Abdul Hafiz was repatriated to Afghanistan in December 2009 by the Obama administration. He was one of the low-level Taliban fighters that the administration figured they could transfer. Hafiz quickly rejoined the Taliban. Hafiz was detained because he was implicated in the murder of a Red Cross worker. Today, he heads a Taliban committee in charge of hunting charity workers.

Hani Abdo Shalaan was one of the few “low-level” fighters the Bush administration transferred to Yemen. He was killed while plotting a suicide attack against the British embassy in Yemen last year.

Yousef al Shihri was a low-level fighter transferred to Saudi Arabia by the Bush administration. He was killed by Saudi security forces last year. Al Shihri was dressed as a woman and wearing a suicide explosives belt at the time.

Abdullah al Ajmi was a low-level al Qaeda recruit at the time of his detention. He was transferred to his native Kuwait during the Bush years and then made his way to Iraq. In early 2008, he blew himself up in Mosul, killing 13 Iraqis.

Abdullah Mehsud was considered so low-level that he was transferred from Guantanamo before the combatant status review tribunals (CSRTs) were even held. He quickly rose up the terror network’s ranks upon release, becoming one of the most powerful Taliban commanders in South Waziristan. Mehsud blew himself up in 2007 in order to avoid recapture by Pakistani officials.

Mohammed Ismail, like Abdullah Mehsud, was considered so low-level that he was transferred from Guantanamo to Afghanistan before the CSRTs in 2004. According to the Department of Defense, Ismail is a “confirmed” recidivist after taking part in an attack on U.S. forces as a member of the Taliban.

Mohammed Yusif Yaqub, like the previous two former detainees on this list, was released before the CSRTs, indicating that officials thought he was low-level. He was repatriated to Afghanistan in May 2003. According to a DoD report, he became a Taliban commander in Afghanistan, organized a jailbreak in Kandahar, and was killed while fighting U.S. forces about one year later.
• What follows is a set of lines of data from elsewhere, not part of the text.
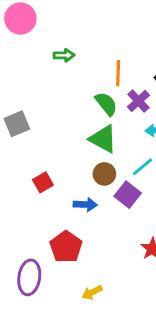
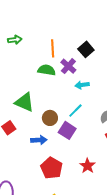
green semicircle: (106, 104) -> (47, 70), turned -36
green triangle: (103, 139) -> (24, 102), moved
red pentagon: (66, 247) -> (52, 168), moved

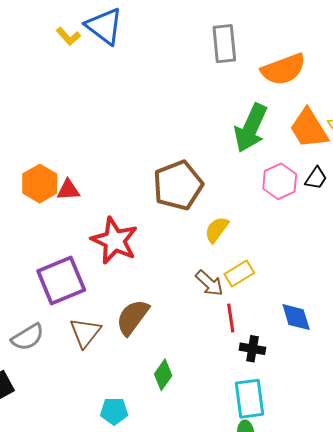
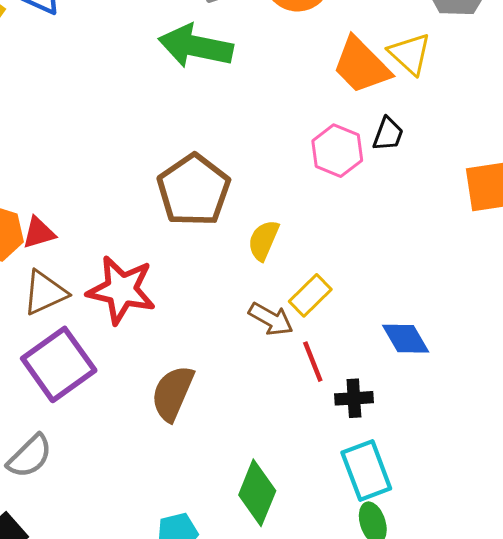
green arrow: (251, 128) -> (196, 46), moved, turned 90
brown triangle: (85, 333) -> (45, 293), moved, turned 40
green diamond: (163, 375) -> (257, 493), moved, size x1.4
Ibrahim Shair Sen was also transferred in November 2003, or before the CSRTs. Again, this likely indicates he was considered to be low-level. According to a DoD report, he was arrested in Turkey in January 2008 and indicted in June 2008 “as the leader of al-Qaida cells.” Sen “also recruited and trained new members, provided illegal weapons to the group, and facilitated the movement of jihadists.”

There are many more examples such as those outlined above.

In 9 of the 10 examples, the detainee was transferred by the Bush administration. But based on a review of the DoD’s unclassified files on each of them, as well as other information, there is every reason to believe they would be classified as “low-level” using the methodology established by Obama’s Guantanamo Review Task Force. While the DoD’s files for most of them (there are no public files for some of them) indicate that they received at least some terrorist training and/or participated in fighting before their detention, there is no indication that the U.S. government believed any of them held leadership positions. (In Mullah Zakir’s case, it appears U.S. officials were fooled.)

The recidivism rate for former Gitmo detainees has swelled to at least 20 percent -- and continues to grow -- because of detainees who were considered “low-level.” The U.S. government, therefore, decided to risk transferring them. Every month we learn more about how mistaken that approach has been.

That is, there is absolutely no reason to believe that “low-level” al Qaeda and Taliban fighters are not significant. And the important point, as I outlined previously, is that at least 95 percent of the detainees held at Gitmo as of January 2009 were part of the terror network when they were detained.

Thomas Joscelyn is a senior fellow at the Foundation for Defense of Democracies.